### SUPPLIED RECORDS ###

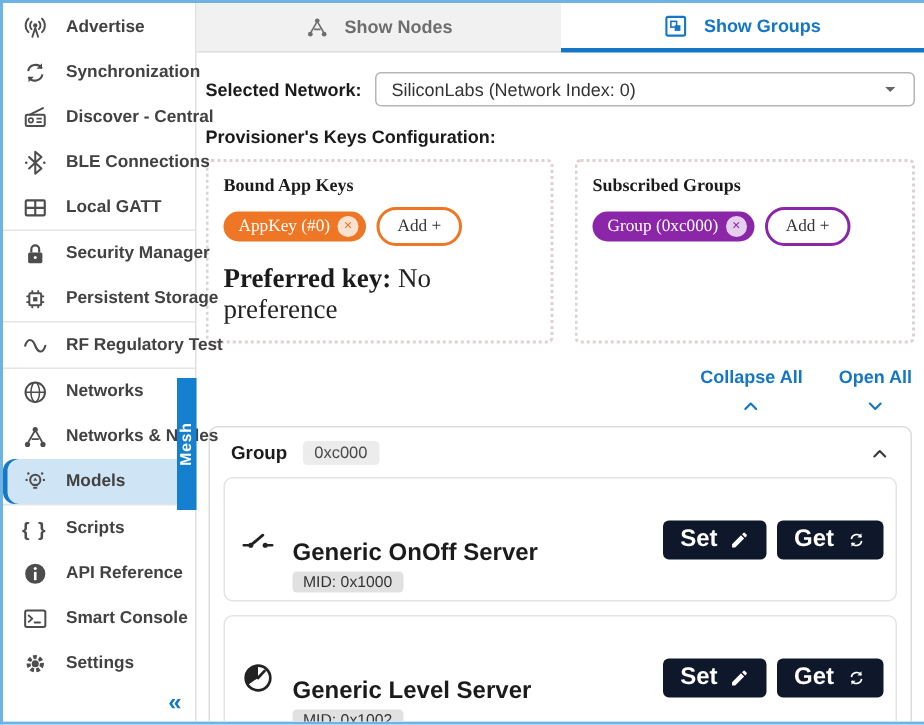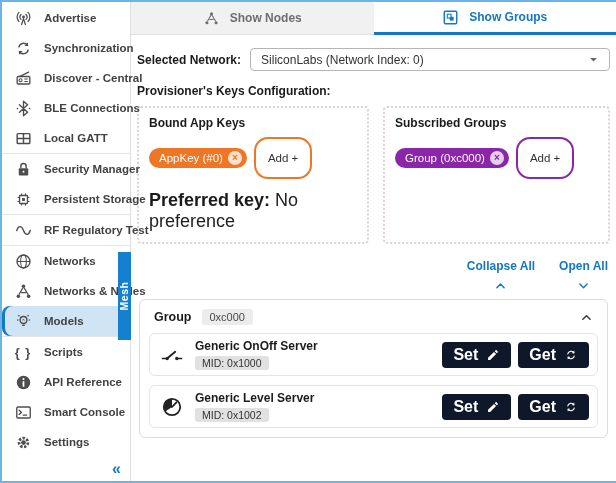--- a/index.html
+++ b/index.html
@@ -32,7 +32,7 @@
   .select { flex:1; border:1px solid #b5b5b5; border-radius:4px; height:23px; display:flex; align-items:center; justify-content:space-between; padding:0 8px 0 10px; font-size:12px; color:#333; cursor:pointer; background:#fff; }
   .cfg-title { font-size:12px; font-weight:bold; color:#1b1b1b; margin-bottom:8px; }
   .boxes { display:flex; gap:14px; }
-  .box { border:2px dotted #ddd2d2; border-radius:4px; padding:8px 10px 10px; }
+  .box { border:2px dotted #ddd2d2; border-radius:4px; padding:8px 10px 10px;font-family:Liberation Serif, serif; }
   .box-keys { width:232px; flex-shrink:0; }
   .box-groups { flex:1; }
   .box-title { font-size:12px; font-weight:bold; color:#1b1b1b; margin-bottom:7px; }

###

TASK PROMPT
Your answer should consist only of the lines from the one that holds "padding:8px 10px 10px;font-family:Liberation" to the end of the entries above, both ends included, each repeated exactly.

OUTPUT BELOW
+  .box { border:2px dotted #ddd2d2; border-radius:4px; padding:8px 10px 10px;font-family:Liberation Serif, serif; }
   .box-keys { width:232px; flex-shrink:0; }
   .box-groups { flex:1; }
   .box-title { font-size:12px; font-weight:bold; color:#1b1b1b; margin-bottom:7px; }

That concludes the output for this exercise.